WHAT THE EXERCISE ASKS >> What you output should match the data below exactly.

LISTED ENTRIES >>
==*==
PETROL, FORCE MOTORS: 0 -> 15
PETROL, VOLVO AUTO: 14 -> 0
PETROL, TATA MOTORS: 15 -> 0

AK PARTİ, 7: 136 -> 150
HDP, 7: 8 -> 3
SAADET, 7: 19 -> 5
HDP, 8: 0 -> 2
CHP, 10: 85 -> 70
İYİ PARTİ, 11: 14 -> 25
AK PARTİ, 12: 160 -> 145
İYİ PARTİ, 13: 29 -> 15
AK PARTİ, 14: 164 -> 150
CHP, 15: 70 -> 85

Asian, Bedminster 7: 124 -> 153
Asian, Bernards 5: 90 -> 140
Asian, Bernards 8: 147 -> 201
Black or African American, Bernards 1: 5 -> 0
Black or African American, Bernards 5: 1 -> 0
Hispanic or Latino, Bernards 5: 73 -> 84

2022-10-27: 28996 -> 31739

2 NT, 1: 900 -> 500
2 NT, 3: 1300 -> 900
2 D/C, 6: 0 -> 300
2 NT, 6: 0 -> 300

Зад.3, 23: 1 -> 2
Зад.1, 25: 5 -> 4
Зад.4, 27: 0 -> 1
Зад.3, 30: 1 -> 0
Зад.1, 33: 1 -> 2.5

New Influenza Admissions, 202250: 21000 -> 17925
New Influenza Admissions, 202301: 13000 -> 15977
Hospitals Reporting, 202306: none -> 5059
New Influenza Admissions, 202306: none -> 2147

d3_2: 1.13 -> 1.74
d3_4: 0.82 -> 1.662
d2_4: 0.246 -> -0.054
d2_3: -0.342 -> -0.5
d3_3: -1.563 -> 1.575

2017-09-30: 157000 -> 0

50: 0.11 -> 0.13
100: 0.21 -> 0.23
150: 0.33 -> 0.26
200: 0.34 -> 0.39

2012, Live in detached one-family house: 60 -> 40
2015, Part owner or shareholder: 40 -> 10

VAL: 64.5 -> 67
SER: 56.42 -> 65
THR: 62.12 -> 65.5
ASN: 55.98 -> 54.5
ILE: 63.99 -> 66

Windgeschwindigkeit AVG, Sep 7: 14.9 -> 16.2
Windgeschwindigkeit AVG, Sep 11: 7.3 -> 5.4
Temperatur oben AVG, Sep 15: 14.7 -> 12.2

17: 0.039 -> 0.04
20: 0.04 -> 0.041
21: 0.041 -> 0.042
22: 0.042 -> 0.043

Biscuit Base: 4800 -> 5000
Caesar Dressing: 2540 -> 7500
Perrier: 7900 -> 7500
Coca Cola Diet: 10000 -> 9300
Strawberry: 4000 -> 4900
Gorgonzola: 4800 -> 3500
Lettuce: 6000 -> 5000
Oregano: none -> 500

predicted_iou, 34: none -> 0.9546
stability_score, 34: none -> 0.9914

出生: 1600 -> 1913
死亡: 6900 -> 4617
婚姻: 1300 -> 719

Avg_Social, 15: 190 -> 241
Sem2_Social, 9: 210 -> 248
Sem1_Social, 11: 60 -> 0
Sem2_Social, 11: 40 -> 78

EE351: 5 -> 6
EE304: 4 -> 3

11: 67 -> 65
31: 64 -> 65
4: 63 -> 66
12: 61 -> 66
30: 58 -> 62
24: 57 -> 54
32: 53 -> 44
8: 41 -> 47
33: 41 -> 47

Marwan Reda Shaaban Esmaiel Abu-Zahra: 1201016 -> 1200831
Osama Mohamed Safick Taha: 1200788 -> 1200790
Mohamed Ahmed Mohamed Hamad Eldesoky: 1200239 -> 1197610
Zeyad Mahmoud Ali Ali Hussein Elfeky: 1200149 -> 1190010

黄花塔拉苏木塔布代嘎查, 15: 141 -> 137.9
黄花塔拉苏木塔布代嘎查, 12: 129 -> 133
==*==
EXERCISE RESULT >>
PETROL, FORCE MOTORS: 0 -> 15
PETROL, VOLVO AUTO: 14 -> 0
PETROL, TATA MOTORS: 15 -> 0

AK PARTİ, 7: 136 -> 150
HDP, 7: 8 -> 3
SAADET, 7: 19 -> 5
HDP, 8: 0 -> 2
CHP, 10: 85 -> 70
İYİ PARTİ, 11: 14 -> 25
AK PARTİ, 12: 160 -> 145
İYİ PARTİ, 13: 29 -> 15
AK PARTİ, 14: 164 -> 150
CHP, 15: 70 -> 85

Asian, Bedminster 7: 124 -> 153
Asian, Bernards 5: 90 -> 140
Asian, Bernards 8: 147 -> 201
Black or African American, Bernards 1: 5 -> 0
Black or African American, Bernards 5: 1 -> 0
Hispanic or Latino, Bernards 5: 73 -> 84

2022-10-27: 28996 -> 31739

2 NT, 1: 900 -> 500
2 NT, 3: 1300 -> 900
2 D/C, 6: 0 -> 300
2 NT, 6: 0 -> 300

Зад.3, 23: 1 -> 2
Зад.1, 25: 5 -> 4
Зад.4, 27: 0 -> 1
Зад.3, 30: 1 -> 0
Зад.1, 33: 1 -> 2.5

New Influenza Admissions, 202250: 21000 -> 17925
New Influenza Admissions, 202301: 13000 -> 15977
Hospitals Reporting, 202306: none -> 5059
New Influenza Admissions, 202306: none -> 2147

d3_2: 1.13 -> 1.74
d3_4: 0.82 -> 1.662
d2_4: 0.246 -> -0.054
d2_3: -0.342 -> -0.5
d3_3: -1.563 -> 1.575

2017-09-30: 157000 -> 0

50: 0.11 -> 0.13
100: 0.21 -> 0.23
150: 0.33 -> 0.26
200: 0.34 -> 0.39

2012, Live in detached one-family house: 60 -> 40
2015, Part owner or shareholder: 40 -> 10

VAL: 64.5 -> 67
SER: 56.42 -> 65
THR: 62.12 -> 65.5
ASN: 55.98 -> 54.5
ILE: 63.99 -> 66

Windgeschwindigkeit AVG, Sep 7: 14.9 -> 16.2
Windgeschwindigkeit AVG, Sep 11: 7.3 -> 5.4
Temperatur oben AVG, Sep 15: 14.7 -> 12.2

17: 0.039 -> 0.04
20: 0.04 -> 0.041
21: 0.041 -> 0.042
22: 0.042 -> 0.043

Biscuit Base: 4800 -> 5000
Caesar Dressing: 2540 -> 7500
Perrier: 7900 -> 7500
Coca Cola Diet: 10000 -> 9300
Strawberry: 4000 -> 4900
Gorgonzola: 4800 -> 3500
Lettuce: 6000 -> 5000
Oregano: none -> 500

predicted_iou, 34: none -> 0.9546
stability_score, 34: none -> 0.9914

出生: 1600 -> 1913
死亡: 6900 -> 4617
婚姻: 1300 -> 719

Avg_Social, 15: 190 -> 241
Sem2_Social, 9: 210 -> 248
Sem1_Social, 11: 60 -> 0
Sem2_Social, 11: 40 -> 78

EE351: 5 -> 6
EE304: 4 -> 3

11: 67 -> 65
31: 64 -> 65
4: 63 -> 66
12: 61 -> 66
30: 58 -> 62
24: 57 -> 54
32: 53 -> 44
8: 41 -> 47
33: 41 -> 47

Marwan Reda Shaaban Esmaiel Abu-Zahra: 1201016 -> 1200831
Osama Mohamed Safick Taha: 1200788 -> 1200790
Mohamed Ahmed Mohamed Hamad Eldesoky: 1200239 -> 1197610
Zeyad Mahmoud Ali Ali Hussein Elfeky: 1200149 -> 1190010

黄花塔拉苏木塔布代嘎查, 15: 141 -> 137.9
黄花塔拉苏木塔布代嘎查, 12: 129 -> 133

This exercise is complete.